Diary Of An Eco-Builder

How to generate your own energy, shun toxic materials - and still enjoy all the mod-cons

It's a tad surreal, but the expression seems to capture our nervousness about the risks of radical action. For our Clapham self-build, the proverbial bathwater consists of all the conventional assumptions about how houses should work, the usual compromises about carbon emissions, pollution, resources and waste.

If it is possible to generate all your own energy, use entirely non-toxic materials and send next to nothing to landfill, why do otherwise? Given public suspicions of what this involves in practice, however, we are also very focussed on our baby: domestic bliss with all mod-cons. We are confident that contemporary environmental design not only holds on to this baby but significantly improves its health. Ford and I plan to enjoy life in Tree House without any sacrifice in quality of life and all the benefits of a warm, light-filled, healthy home.

Which brings me to the important issue of our bath.

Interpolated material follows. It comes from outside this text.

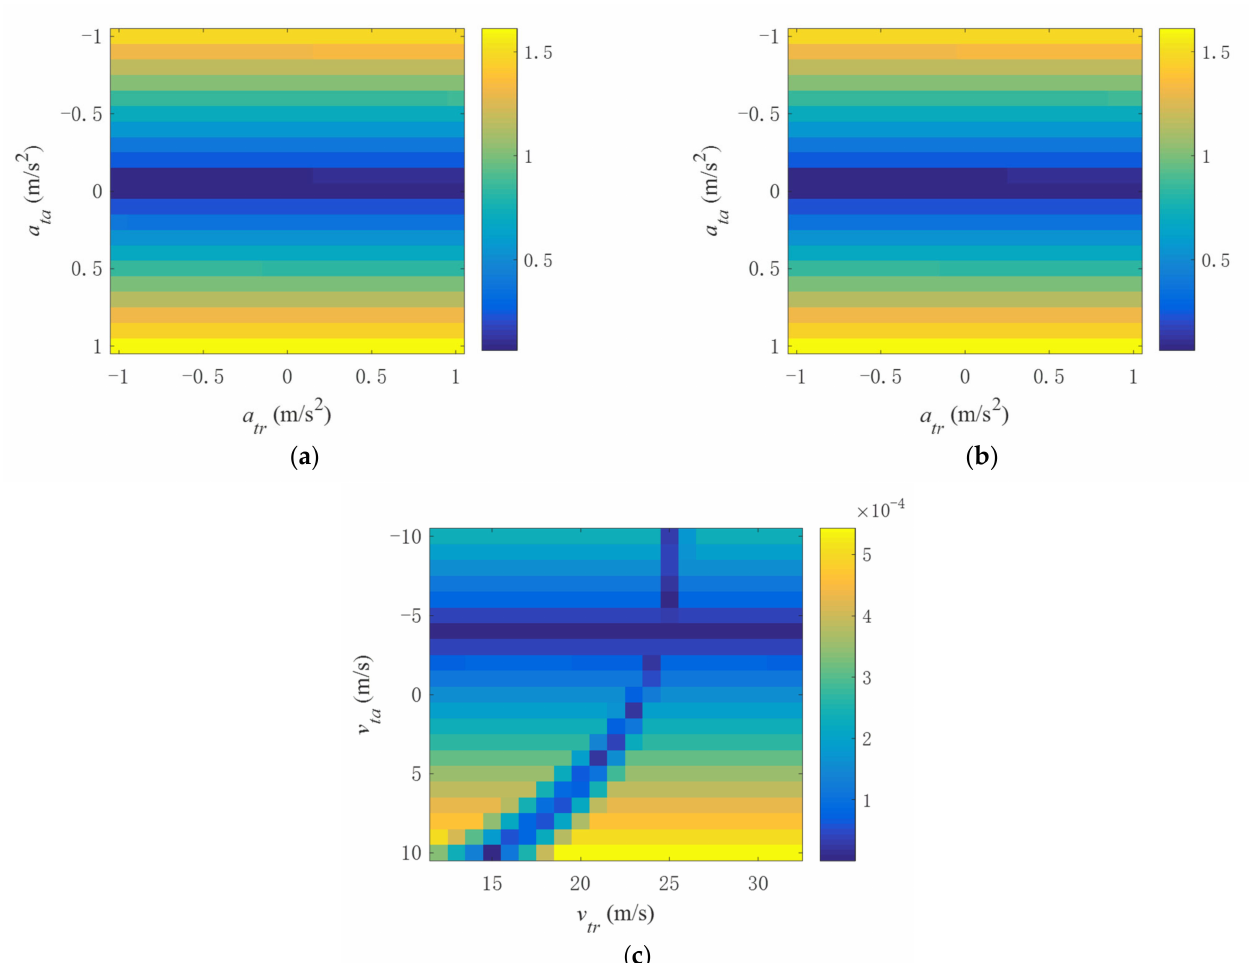
Figure 4. Dependency between the phase error and a ta and a tr . ( a ) The reference channel, ( b ) the 2th channel, and ( c ) the difference between phase error in the reference channel and the 2th channel. The target’s velocities are set to be: v ta = − 10 m/s, v tr = 12 m/s. In the figures, the color indicates the value of the phase error, and the unit is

London is the most water-stressed city in Europe, the South-east has just been through the driest eight months since 1975 and the Environment Agency is urging us all to take showers instead of baths. So you might expect me to have removed the bath from our radical environmental specification. Except, of course, this would involve throwing our quality-of-life baby out with the eco-compromised bathwater.

The key issue is not so much owning a bath but how often you use it. For us, baths are not instruments of cleanliness but of relaxation, designed to meet a very particular need after (say) a long day digging the allotment. As this need is relatively infrequent, we take few baths. But when the need does arise, nothing can replace a good soak.

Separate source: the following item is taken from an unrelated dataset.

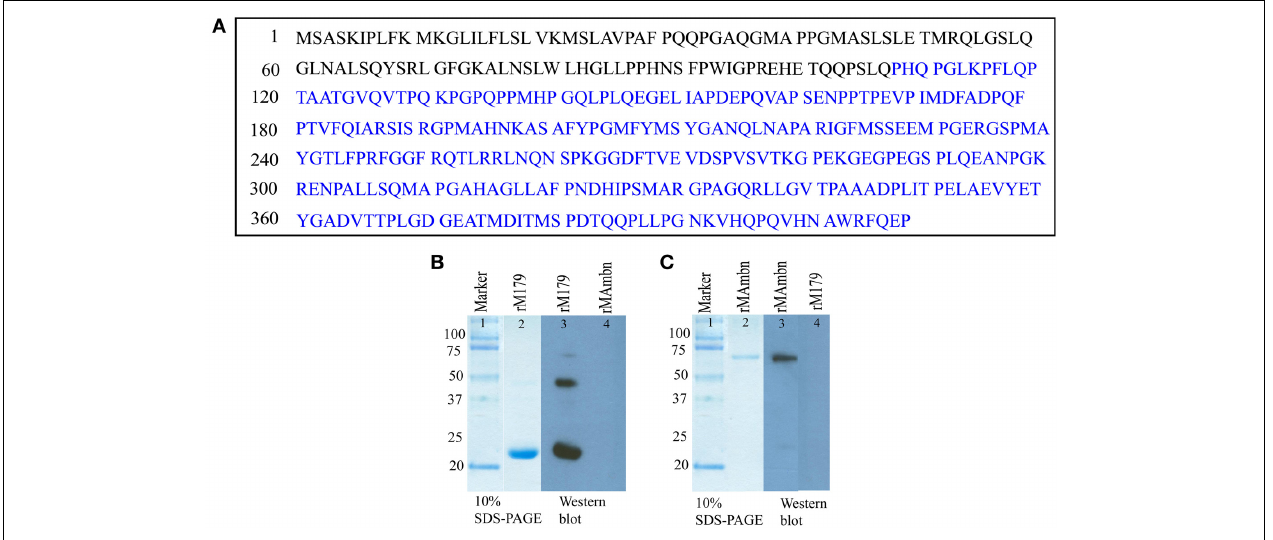
FIGURE 1 | (A) Sequence of full-length mouse ameloblastin (Gene ID: 11698), the epitope of anti-ameloblastin antibody M300 is indicated by blue color. Western blot analysis with (B) anti-amelogenin antibody (lane 3, 4) and (C) M300 antibody (lane 3, 4) to check cross reactivity of the antibodies with recombinant proteins.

A typical bath uses 80 litres of water compared to only 30l for a shower, so it makes good sense to opt for a shower for ordinary ablutions. However, showers are more convenient to use than baths as well as more water-efficient, so if you currently live without a shower, don't rush to install one if your twice-weekly bath will be replaced by daily showers. Above all, if you are planning to install or improve your shower, don't be tempted by a power shower - an environmental design disaster that uses more water than a bath for a marginal gain in physical sensation.

Instead, choose a shower with a low-flow option on the showerhead and responsive controls that encourage quick stop-start actions: stopping to lather up, restarting to rinse off (see www.hansgrohe.co.uk).

Having made it on to the specification, the bath for Tree House (currently in our back yard) comes with excellent eco-credentials in every other way. First, it's salvaged: an old roll-top bath I bought at auction for a knock-down price. Second, the original surface is intact, so the toxic and highly energy-intensive process of re-enamelling is not required. Third, we are replacing the rusted taps with a pair of new globe cocks which will fill the bath rapidly and so minimise heat loss before you get in. This is the opposite strategy to all the other taps in the house, which have built-in flow restrictors and aerators to give the best results for the least water throughput (Hansgrohe taps include these as standard).

To really save water, there's always the self-cleaning option. Not easy for humans, but a highly effective feline strategy. As our four cats are not only self-cleaning but also integral to our quality of life, there's absolutely no way, real or proverbial, that these babies will ever get thrown out with the bathwater.